DATA SHOWN:
---*---

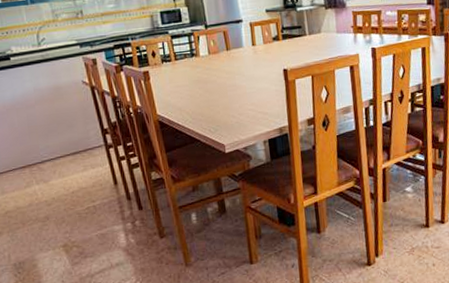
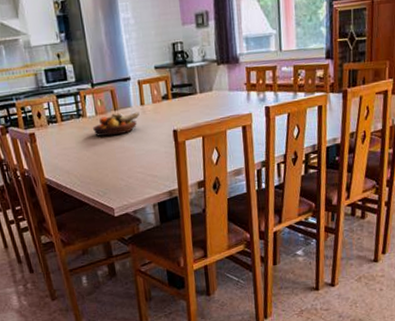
fruit bowl: none [206,52,251,75] -> present [93,112,140,137]

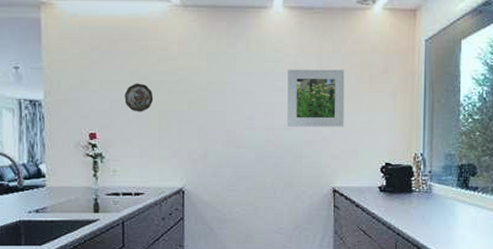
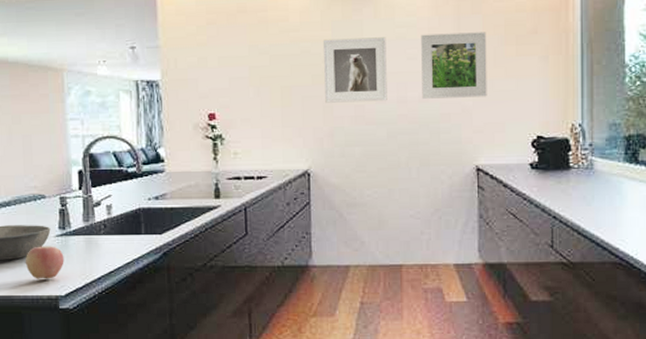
decorative plate: present [124,83,154,112] -> none [244,58,275,89]
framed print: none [200,69,257,128] -> present [324,37,387,103]

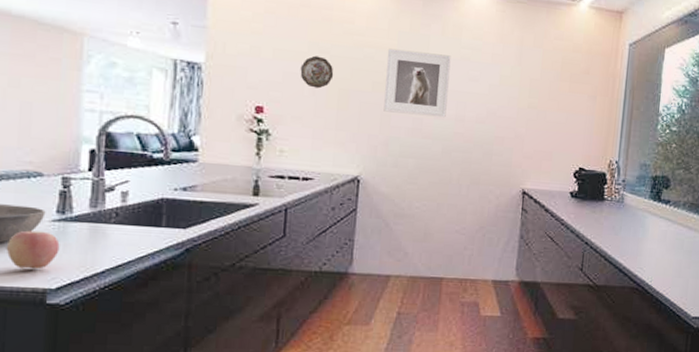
decorative plate: none [244,58,275,89] -> present [300,55,334,89]
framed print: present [421,32,487,99] -> none [479,58,545,126]

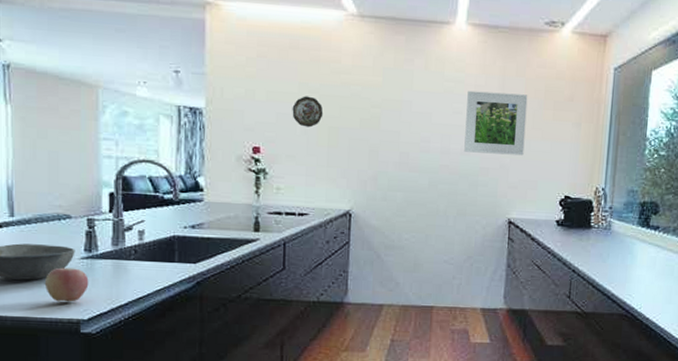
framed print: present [383,48,451,118] -> none [371,85,435,151]
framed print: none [479,58,545,126] -> present [464,90,528,156]

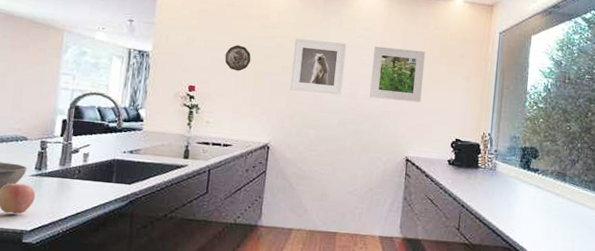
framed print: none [371,85,435,151] -> present [290,38,347,95]

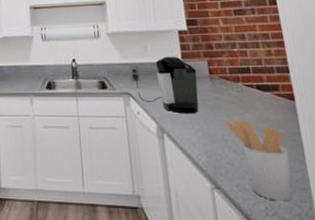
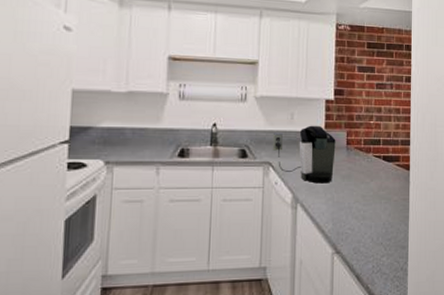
utensil holder: present [225,120,293,202] -> none [353,188,398,260]

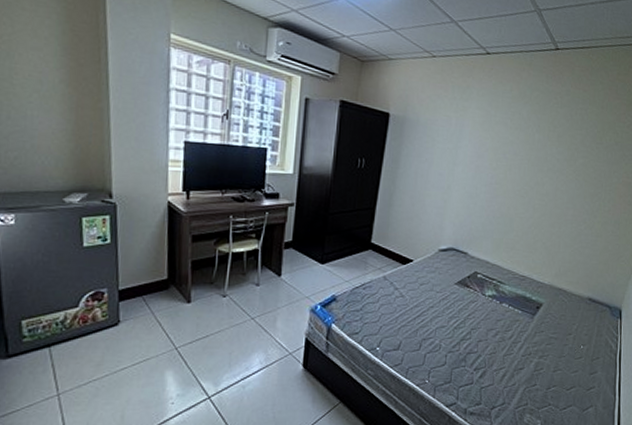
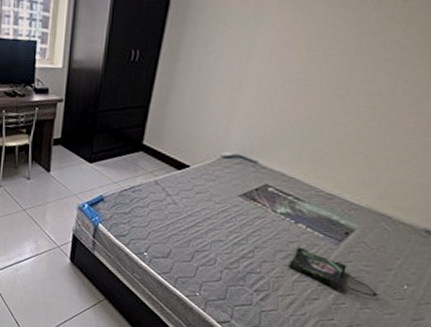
photo frame: none [499,324,565,360] -> present [288,247,379,297]

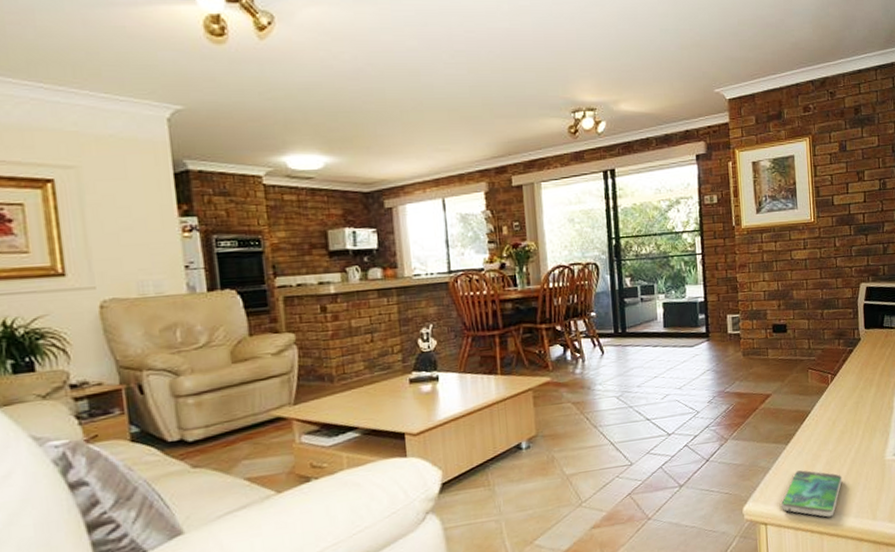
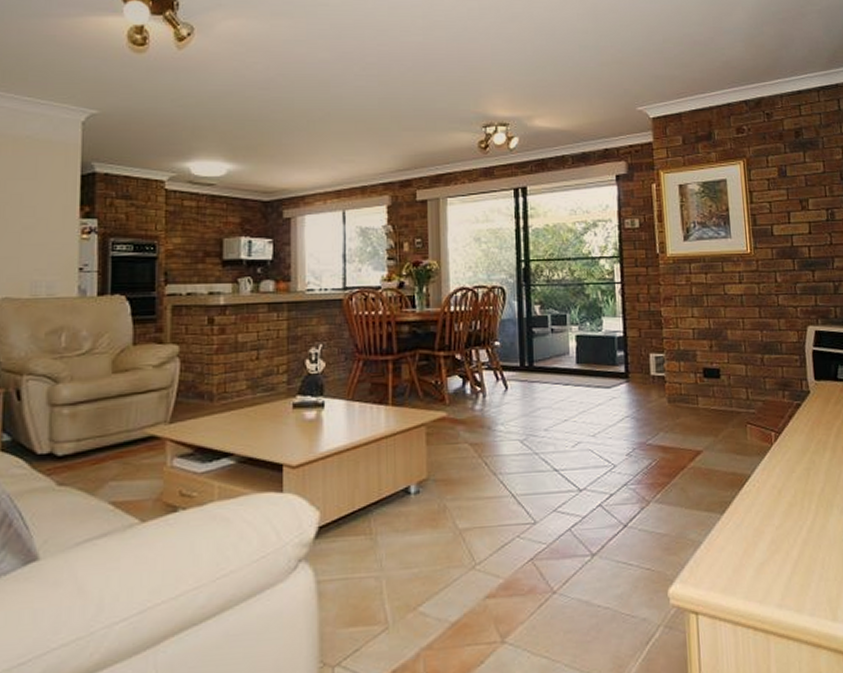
smartphone: present [780,470,843,518] -> none [715,548,793,612]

---*---

YOUR TASK:
Please copy the lines above, starting at the one that holds "framed print: none [200,69,257,128]" and stopping after the last line, exactly as they appear and minus the pictures.

TASK ANSWER:
framed print: none [200,69,257,128] -> present [324,37,387,103]

decorative plate: none [244,58,275,89] -> present [300,55,334,89]
framed print: present [421,32,487,99] -> none [479,58,545,126]

framed print: present [383,48,451,118] -> none [371,85,435,151]
framed print: none [479,58,545,126] -> present [464,90,528,156]

framed print: none [371,85,435,151] -> present [290,38,347,95]

utensil holder: present [225,120,293,202] -> none [353,188,398,260]

photo frame: none [499,324,565,360] -> present [288,247,379,297]

smartphone: present [780,470,843,518] -> none [715,548,793,612]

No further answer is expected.